Circulation 84,122 • Volume 23, No. 2 • Summer 2008   Issue PDF

Anesthesia Patient Safety Foundation Awards a Grant to the Society for Pediatric Anesthesia

PRESS RELEASE

The Anesthesia Patient Safety Foundation has awarded a grant to the Society for Pediatric Anesthesia (SPA) to assist in the development of “Wake up Safe,” a quality improvement initiative to collect and analyze causes of adverse outcomes that occur during anesthesia in children in the United States.

The beginning phase involves representatives from 10 major pediatric institutions. Among these are Children’s Hospital Boston, the Children’s Hospital of New York, Children’s Hospital and Regional Medical Center (Seattle, WA), John Hopkins Children’s Center, Texas Children’s Hospital, and Vanderbilt Children’s Hospital, in association with the SPA. The group is developing a standard method for Event Analysis to assess serious perioperative adverse events, which can be used as part of the peer review process in each hospital. Analysis of the data from these events will permit the SPA “Wake up Safe” steering group to make recommendations for practice changes designed to reduce the frequency of these untoward events and improve patient safety.

Although great strides have been made in safety since the discovery of anesthesia 160 years ago, patients continue to experience harm related to anesthesia and surgical care. Despite the millions of anesthetics delivered each year to children and the many years that anesthesia has been used in children, the incidence and etiology of these serious events remain uncertain and not well studied, in large part because these events are relatively rare today and an integrated system to report and analyze them does not exist. The SPA Wake up Safe Initiative should allow us to learn from the adverse events to improve care. After the initial phase, the goal is to make the Event Analysis and the related learning opportunity available to all children’s hospitals and pediatric anesthesia programs around the country.

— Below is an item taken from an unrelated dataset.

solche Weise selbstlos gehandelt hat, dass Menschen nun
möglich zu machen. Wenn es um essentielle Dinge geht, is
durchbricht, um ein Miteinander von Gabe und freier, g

Initially the events to be studied include death, cardiac arrest, serious bodily injury, unanticipated major escalation of care, surgery on the wrong patient or body part, fire, awareness under anesthesia, and the medication error resulting in serious injury. As the participating institutions and the Wake up Safe steering committee gather experience, additional events and other expected and unexpected outcomes will be added.

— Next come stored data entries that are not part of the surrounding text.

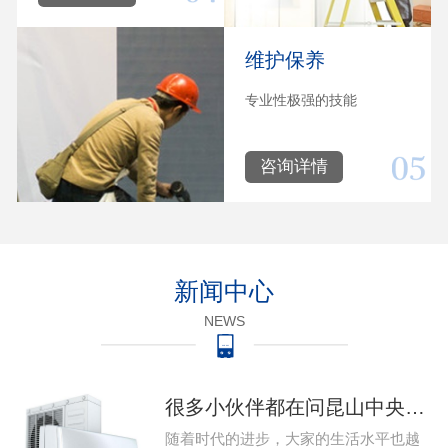
维护保养
专业性极强的技能
咨询详情
新闻中心
NEWS
很多小伙伴都在问昆山中央空调系统出现问题该怎么维修，那么今天就给大家带来昆山中央空调的维修的教程，下 家用昆山中央空调系统出现故障该怎么维修…
随着时代的进步，大家的生活水平也越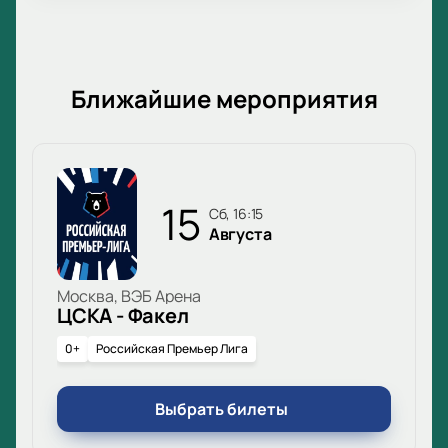
Ближайшие мероприятия
15
сб, 16:15
Августа
Москва, ВЭБ Арена
ЦСКА - Факел
0+
Российская Премьер Лига
Выбрать билеты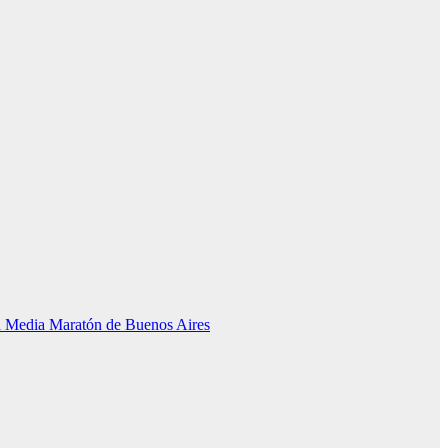
la Media Maratón de Buenos Aires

The Society for Pediatric Anesthesia is the largest professional group for Pediatric Anesthesiologists in the United States. The mission of the SPA is to “foster quality anesthesia and perioperative care, and to alleviate pain in children.” The Society has approximately 1700 active members in the United States, including most pediatric anesthesiologists in the country, as well as members from other countries.